• [PROBLEM REQUIREMENTS] Every record should be written out exactly, with the pictures left out.

Stored records:
============================================================
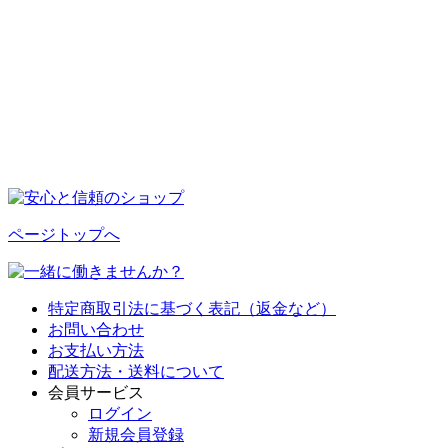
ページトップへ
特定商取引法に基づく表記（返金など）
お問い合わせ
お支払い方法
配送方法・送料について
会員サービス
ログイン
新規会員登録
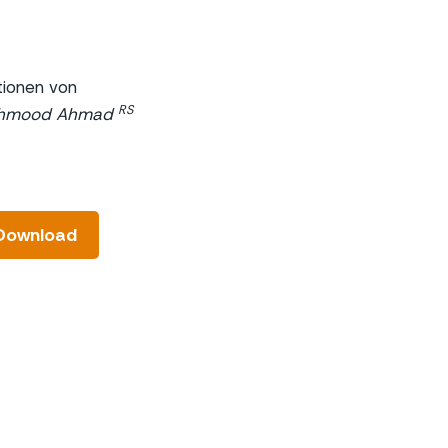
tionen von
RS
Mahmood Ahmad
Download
============================================================
• [YOUR RESPONSE]
ページトップへ
特定商取引法に基づく表記（返金など）
お問い合わせ
お支払い方法
配送方法・送料について
会員サービス
ログイン
新規会員登録
tionen von
RS
Mahmood Ahmad
Download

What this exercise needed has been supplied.